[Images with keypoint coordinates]
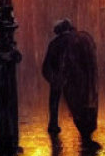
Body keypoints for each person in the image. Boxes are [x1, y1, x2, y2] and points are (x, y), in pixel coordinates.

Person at [41, 18, 100, 148]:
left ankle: (54, 124)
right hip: (73, 78)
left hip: (60, 76)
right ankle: (85, 133)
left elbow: (46, 66)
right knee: (78, 103)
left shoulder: (55, 43)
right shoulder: (79, 40)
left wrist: (55, 78)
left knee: (56, 100)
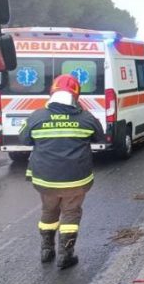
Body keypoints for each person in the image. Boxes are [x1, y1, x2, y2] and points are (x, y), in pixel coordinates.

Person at [19, 74, 105, 269]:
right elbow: (100, 137)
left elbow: (24, 140)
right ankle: (66, 255)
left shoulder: (36, 116)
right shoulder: (86, 118)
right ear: (76, 95)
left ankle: (46, 250)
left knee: (48, 210)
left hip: (45, 179)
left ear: (52, 92)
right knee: (71, 213)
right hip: (76, 179)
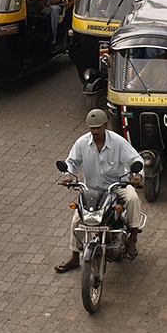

- [WHAT IS EXPECTED] None of the pictures should appear; repeat the records exactly otherwise.

- [RESULT FOR THIS TASK]
Body keypoints for each person in the image. Boxes are [x1, y1, x2, y2] and points are (x, y), in pixel coordinates.

Person at [41, 18, 100, 148]:
left ankle: (54, 124)
right hip: (73, 78)
left hip: (60, 76)
right ankle: (85, 133)
left elbow: (46, 66)
right knee: (78, 103)
left shoulder: (55, 43)
right shoulder: (79, 40)
left wrist: (55, 78)
left knee: (56, 100)
Body keypoints for each person in the image. Boxes are [x1, y1, x2, y2] and points are (x, y), in pixel coordinates.

Person at [19, 74, 105, 269]:
right elbow: (100, 137)
left elbow: (24, 140)
right ankle: (66, 255)
left shoulder: (36, 116)
right shoulder: (86, 118)
right ear: (76, 95)
left ankle: (46, 250)
left knee: (48, 210)
left hip: (45, 179)
left ear: (52, 92)
right knee: (71, 213)
right hip: (76, 179)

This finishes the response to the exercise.